Passage to read:
Start

As of October, 2019, that same visible spokesperson had lied at least 13,435 times while in office. He has violated his Oath of Office every single day since he was sworn in, because he refused to divest himself of emolument-laden business interests and thus undermines the Constitution; he illegally uses his position for personal enrichment. He even went so far as to order the next G7 Summit held at his own golf resort (public pressure forced him to walk this one back; even Fox raised an eyebrow). And of course, there were the two violations so egregious that they led to his impeachment. I would have preferred a much fuller bill of criminal activity (this link lists nine potential counts as far back as July, 2018).

But the problem goes far deeper than one corrupt and mean-spirited individual in a position of great power. 

As a citizen not just of the US but also of the world, I worry to see similar patterns repeating in many other countries, among them Brazil, Hungary, India, and Bolivia–and less intense versions attempting to rear their heads in places like France and UK.

End

Data extract:
Start

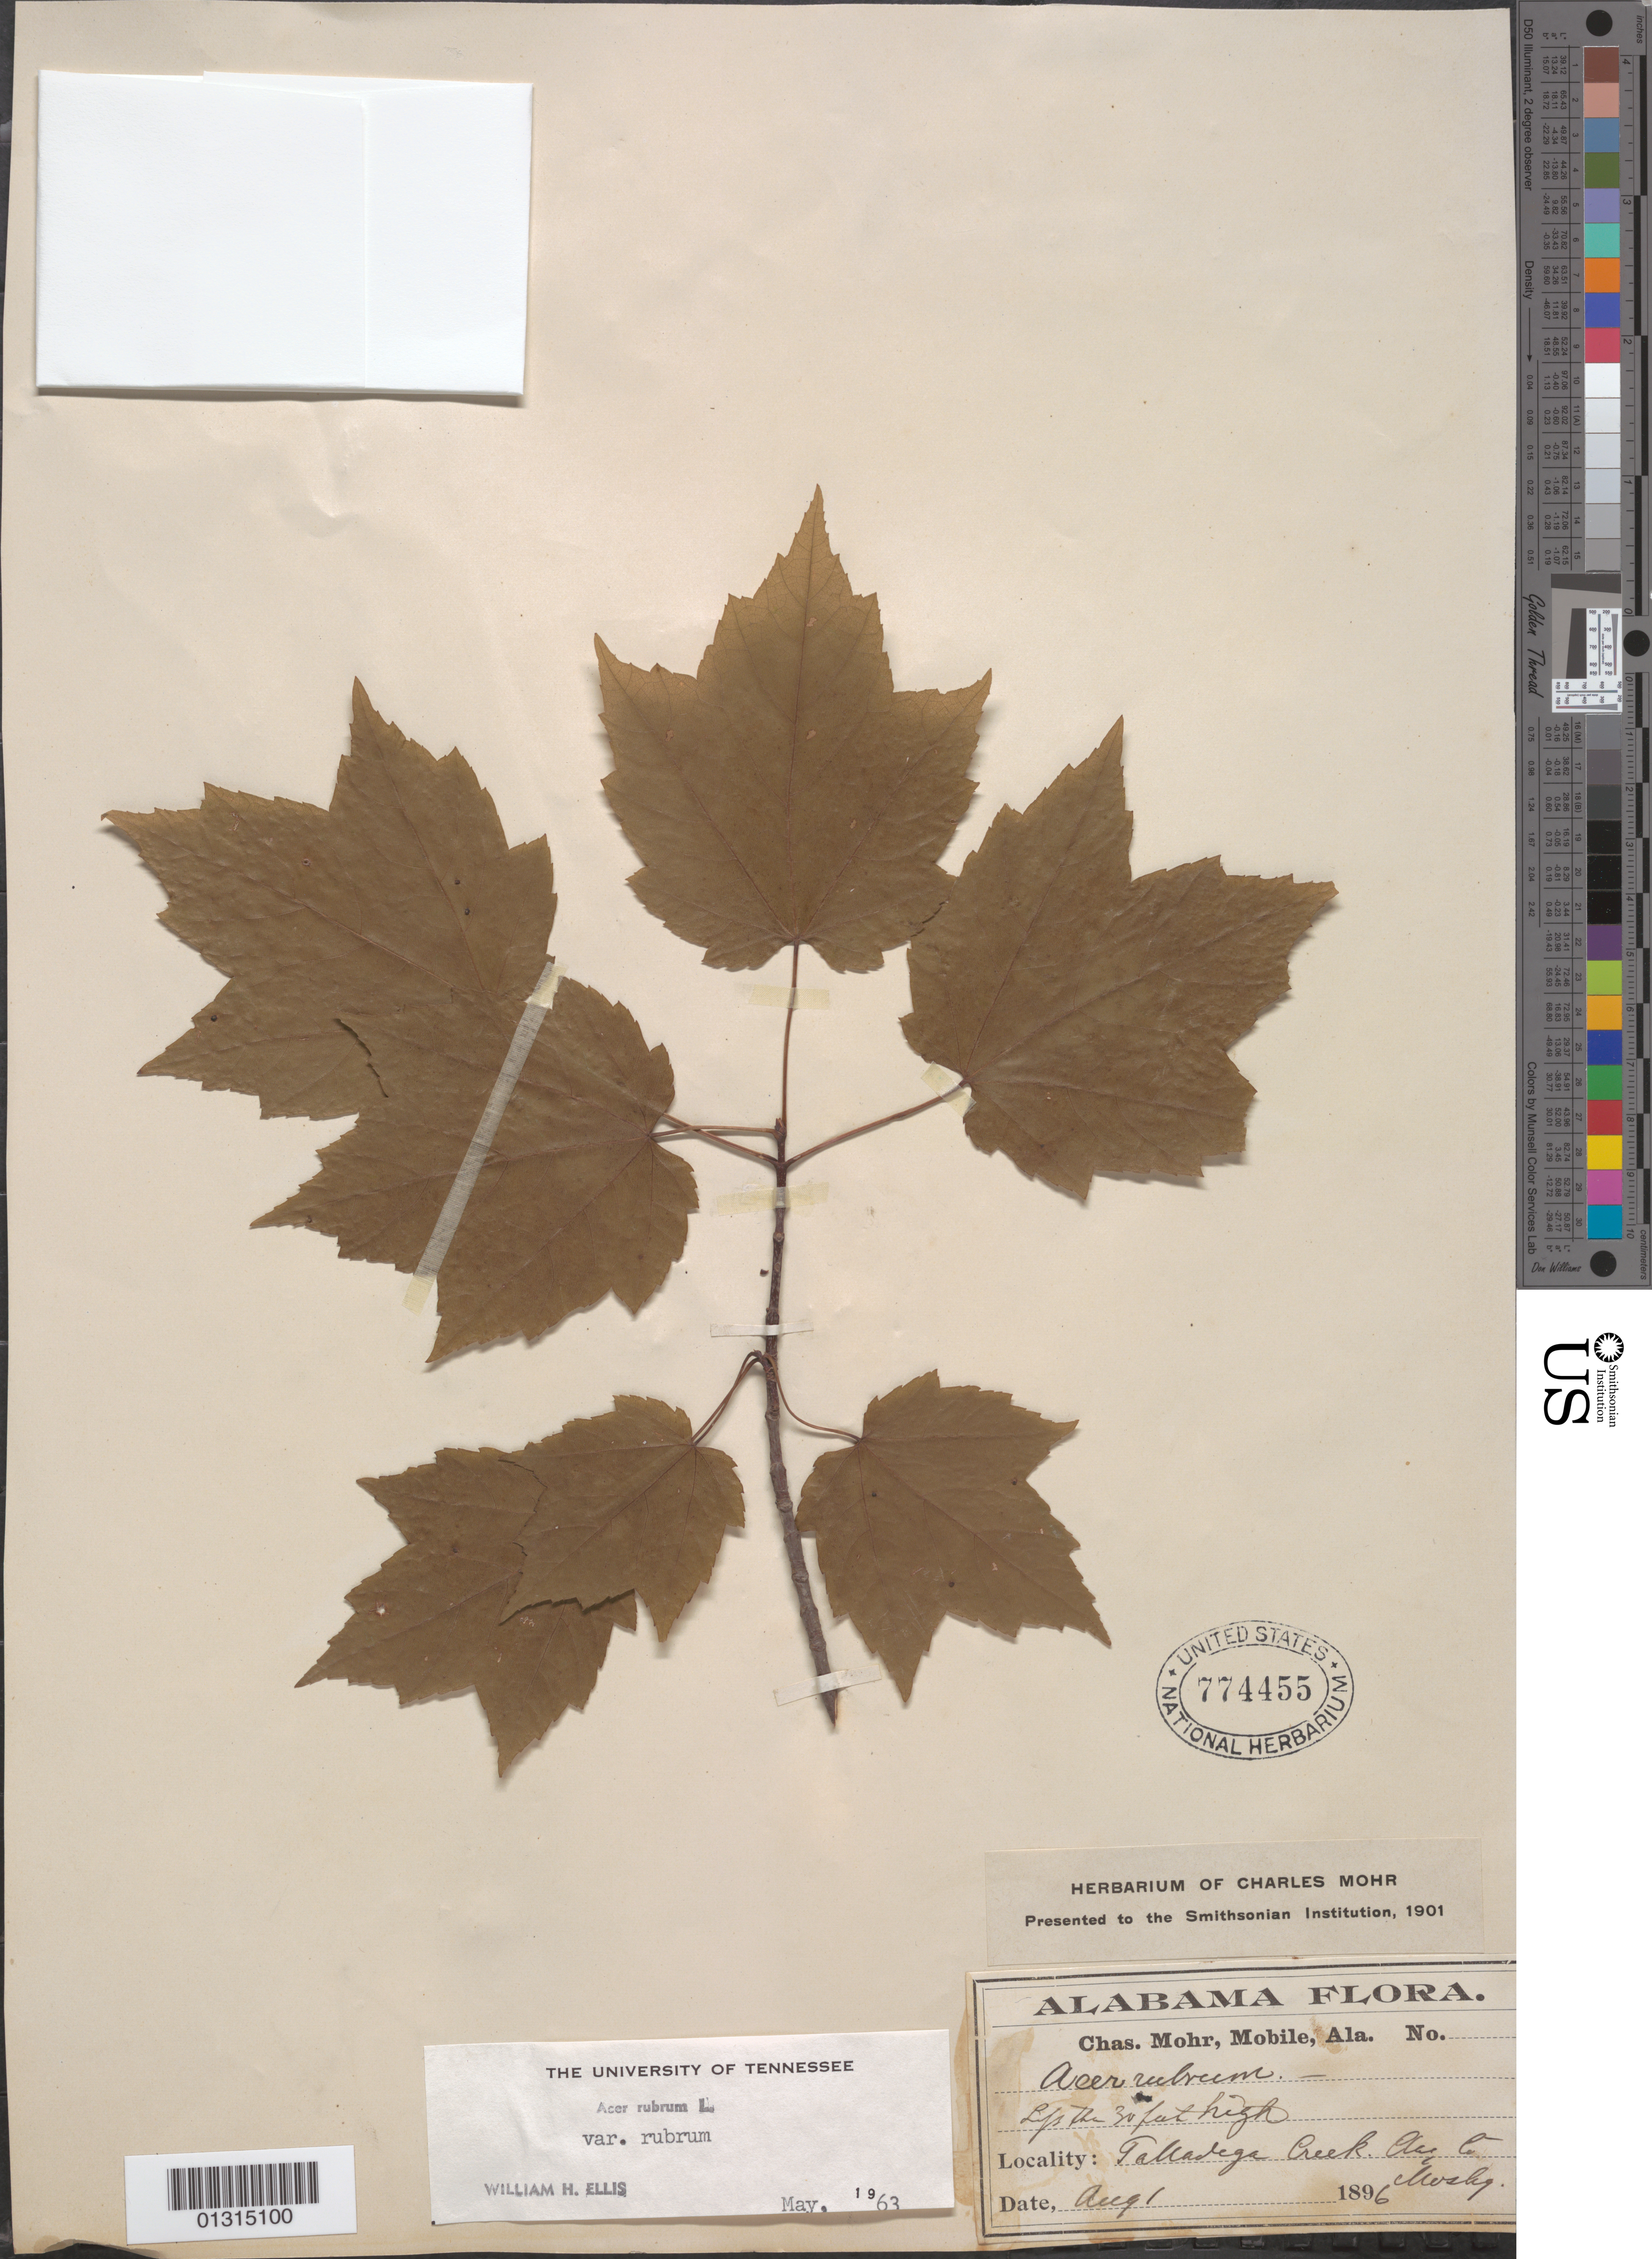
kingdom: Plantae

End

Reproduce the passage above about the officeholder's lies and violations, word for word and in full.

As of October, 2019, that same visible spokesperson had lied at least 13,435 times while in office. He has violated his Oath of Office every single day since he was sworn in, because he refused to divest himself of emolument-laden business interests and thus undermines the Constitution; he illegally uses his position for personal enrichment. He even went so far as to order the next G7 Summit held at his own golf resort (public pressure forced him to walk this one back; even Fox raised an eyebrow). And of course, there were the two violations so egregious that they led to his impeachment. I would have preferred a much fuller bill of criminal activity (this link lists nine potential counts as far back as July, 2018).

But the problem goes far deeper than one corrupt and mean-spirited individual in a position of great power. 

As a citizen not just of the US but also of the world, I worry to see similar patterns repeating in many other countries, among them Brazil, Hungary, India, and Bolivia–and less intense versions attempting to rear their heads in places like France and UK.